*** Opening of EXCERPTED PASSAGE ***

Title

A novel sulfhydryl-sensing fluorescent probe to monitor the redox status of intracellular compartments

Aurora Affiliations

Sheikh Kalifa bin Hamad Al Thani Center for Integrative Research on Cardiovascular Aging

Presentation Notes

Presented at 2014 Aurora Scientific Day, Milwaukee, WI

Abstract

Background: Sensing of intracellular redox state is important for detecting the effect of disease and therapeutics agents. However, a reliable assay that can simultaneously provide information about the redox state of intracellular compartments is currently not available. Such an assay will improve the detection of abnormal metabolic state and evaluate the impact of therapeutics.

Purpose: To test the responsiveness of DSSQ1 (fluorescein- Donor tethered via a disulfide [S-S] to a para-methyl red Quencher), a novel sulfhydryl-sensing fluorescence probe, and monitor its intracellular distribution under oxidative and reduced conditions.

Methods: Fibroblasts grown in culture were treated with redox sensor DSSQ1, and its intracellular distribution and localization was assessed using confocal fluorescent microscopy. Localization of DSSQ1 within mitochondria, lysosomes and nuclei was confirmed using specific fluorescent dyes – TMRM for mitochondria, LysoTracker® Red for lysosomes and Hoechst 33342 for nuclei.

*** Close of EXCERPTED PASSAGE ***
*** Opening of PROVIDED INFORMATION ***

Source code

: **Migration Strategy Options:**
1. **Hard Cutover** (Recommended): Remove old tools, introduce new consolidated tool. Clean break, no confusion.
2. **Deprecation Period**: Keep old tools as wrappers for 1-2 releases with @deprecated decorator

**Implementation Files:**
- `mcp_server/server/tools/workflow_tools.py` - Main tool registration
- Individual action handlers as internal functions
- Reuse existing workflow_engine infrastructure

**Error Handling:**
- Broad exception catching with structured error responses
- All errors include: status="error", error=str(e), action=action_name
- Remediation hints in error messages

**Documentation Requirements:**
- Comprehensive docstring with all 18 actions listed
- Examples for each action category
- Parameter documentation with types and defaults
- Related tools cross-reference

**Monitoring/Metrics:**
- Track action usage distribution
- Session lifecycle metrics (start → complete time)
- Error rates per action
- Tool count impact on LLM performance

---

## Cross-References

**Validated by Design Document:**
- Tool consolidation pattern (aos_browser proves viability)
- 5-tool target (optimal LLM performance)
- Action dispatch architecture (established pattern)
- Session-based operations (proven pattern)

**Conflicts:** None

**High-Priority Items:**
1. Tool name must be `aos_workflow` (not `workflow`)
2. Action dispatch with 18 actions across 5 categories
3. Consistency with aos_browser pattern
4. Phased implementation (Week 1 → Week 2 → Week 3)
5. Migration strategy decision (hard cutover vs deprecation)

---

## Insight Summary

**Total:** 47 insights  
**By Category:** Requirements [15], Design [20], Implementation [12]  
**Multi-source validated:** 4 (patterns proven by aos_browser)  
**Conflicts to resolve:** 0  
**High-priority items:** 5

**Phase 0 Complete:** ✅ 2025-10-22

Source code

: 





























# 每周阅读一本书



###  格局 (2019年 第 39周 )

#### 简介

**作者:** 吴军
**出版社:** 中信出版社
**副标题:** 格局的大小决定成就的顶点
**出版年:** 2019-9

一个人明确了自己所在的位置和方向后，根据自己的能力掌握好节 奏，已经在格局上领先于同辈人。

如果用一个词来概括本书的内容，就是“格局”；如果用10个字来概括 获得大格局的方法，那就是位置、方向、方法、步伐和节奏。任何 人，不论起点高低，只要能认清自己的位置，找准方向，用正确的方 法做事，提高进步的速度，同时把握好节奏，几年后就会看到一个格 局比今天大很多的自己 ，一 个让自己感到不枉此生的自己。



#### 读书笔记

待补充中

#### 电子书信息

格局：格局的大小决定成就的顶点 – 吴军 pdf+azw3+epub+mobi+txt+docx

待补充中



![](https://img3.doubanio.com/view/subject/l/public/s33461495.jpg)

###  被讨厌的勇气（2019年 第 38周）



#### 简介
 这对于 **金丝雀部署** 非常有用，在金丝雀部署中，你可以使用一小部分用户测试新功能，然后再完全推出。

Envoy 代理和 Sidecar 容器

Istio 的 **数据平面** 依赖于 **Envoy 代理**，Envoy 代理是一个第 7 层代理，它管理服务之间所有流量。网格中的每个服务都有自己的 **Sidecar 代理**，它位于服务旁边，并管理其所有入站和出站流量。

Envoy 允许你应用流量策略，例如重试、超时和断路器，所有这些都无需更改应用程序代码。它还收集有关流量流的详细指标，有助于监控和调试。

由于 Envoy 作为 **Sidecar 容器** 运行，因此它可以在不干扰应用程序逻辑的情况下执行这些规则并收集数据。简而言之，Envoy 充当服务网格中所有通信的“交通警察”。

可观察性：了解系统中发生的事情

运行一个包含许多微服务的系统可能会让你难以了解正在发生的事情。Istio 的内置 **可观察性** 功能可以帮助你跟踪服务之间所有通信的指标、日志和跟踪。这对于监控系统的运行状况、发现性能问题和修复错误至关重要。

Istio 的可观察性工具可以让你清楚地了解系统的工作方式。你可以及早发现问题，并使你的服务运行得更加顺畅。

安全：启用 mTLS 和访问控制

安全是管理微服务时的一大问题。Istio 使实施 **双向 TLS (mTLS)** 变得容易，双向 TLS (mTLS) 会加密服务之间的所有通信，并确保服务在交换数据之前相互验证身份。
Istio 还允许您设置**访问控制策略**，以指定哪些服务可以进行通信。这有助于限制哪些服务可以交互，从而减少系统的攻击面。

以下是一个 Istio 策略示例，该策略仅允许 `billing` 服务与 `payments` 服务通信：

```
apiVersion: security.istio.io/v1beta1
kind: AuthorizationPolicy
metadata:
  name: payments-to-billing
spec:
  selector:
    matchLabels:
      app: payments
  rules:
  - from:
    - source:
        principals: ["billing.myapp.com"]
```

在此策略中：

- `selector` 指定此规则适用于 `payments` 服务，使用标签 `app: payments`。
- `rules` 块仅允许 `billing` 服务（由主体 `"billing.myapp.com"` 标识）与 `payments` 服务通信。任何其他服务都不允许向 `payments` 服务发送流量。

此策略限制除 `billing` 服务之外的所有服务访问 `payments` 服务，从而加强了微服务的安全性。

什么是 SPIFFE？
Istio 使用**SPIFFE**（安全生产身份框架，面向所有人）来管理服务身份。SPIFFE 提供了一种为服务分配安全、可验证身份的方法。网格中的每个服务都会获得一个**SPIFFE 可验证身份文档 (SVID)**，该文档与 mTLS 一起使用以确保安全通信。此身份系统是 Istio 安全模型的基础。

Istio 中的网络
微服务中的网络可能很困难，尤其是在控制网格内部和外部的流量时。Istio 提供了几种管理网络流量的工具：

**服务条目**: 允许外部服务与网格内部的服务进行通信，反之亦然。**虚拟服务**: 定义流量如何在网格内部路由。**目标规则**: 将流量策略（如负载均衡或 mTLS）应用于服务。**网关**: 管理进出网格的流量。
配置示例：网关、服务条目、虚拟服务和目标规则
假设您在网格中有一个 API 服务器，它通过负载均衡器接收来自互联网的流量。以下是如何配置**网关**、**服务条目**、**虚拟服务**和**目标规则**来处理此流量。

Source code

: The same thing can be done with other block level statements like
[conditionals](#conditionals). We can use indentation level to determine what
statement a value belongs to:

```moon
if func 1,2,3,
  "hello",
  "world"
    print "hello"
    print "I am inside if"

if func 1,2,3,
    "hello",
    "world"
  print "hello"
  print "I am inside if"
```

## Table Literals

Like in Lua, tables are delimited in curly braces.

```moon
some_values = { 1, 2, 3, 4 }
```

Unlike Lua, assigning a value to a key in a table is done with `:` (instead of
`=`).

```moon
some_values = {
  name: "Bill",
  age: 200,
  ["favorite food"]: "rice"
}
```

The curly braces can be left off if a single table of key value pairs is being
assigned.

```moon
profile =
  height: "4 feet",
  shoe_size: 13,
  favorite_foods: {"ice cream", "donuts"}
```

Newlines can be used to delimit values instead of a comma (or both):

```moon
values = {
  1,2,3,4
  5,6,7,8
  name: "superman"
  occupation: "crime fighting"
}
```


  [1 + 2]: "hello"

*** Close of PROVIDED INFORMATION ***

**PROBLEM DESCRIPTION:** How does the abstract on the DSSQ1 sulfhydryl-sensing probe go on after its Methods paragraph? Write what comes next. The data above is separate material, apart from the abstract on the DSSQ1 probe.

**RESULT BELOW:**
Results: Under the normal conditions, the green fluorescence of DSSQ1 was localized to the cytosol, lysosomes, nuclear membrane and within mitochondria. Oxidative stress (extracellular H2O2, 100 μM) significantly decreased the loading efficiency of the redox sensor DSSQ1 into the fibroblasts, while reducing agent (extracellular N-acetyl cysteine, 10 mM), which is known to increase intracellular levels of glutathione and cytoplasmic redox state, enhanced the uptake of DSSQ1.

Conclusion: The chemical structure of DSSQ1 allows permeability of compound without losing viability of cells. The compound is distributed within the cytoplasm, and localizes to lysosomes, mitochondria and nuclear membrane, but excluded from the nuclei. DSSQ1 accumulation is affected by redox status of cells and could be used to monitor the redox status of the cell.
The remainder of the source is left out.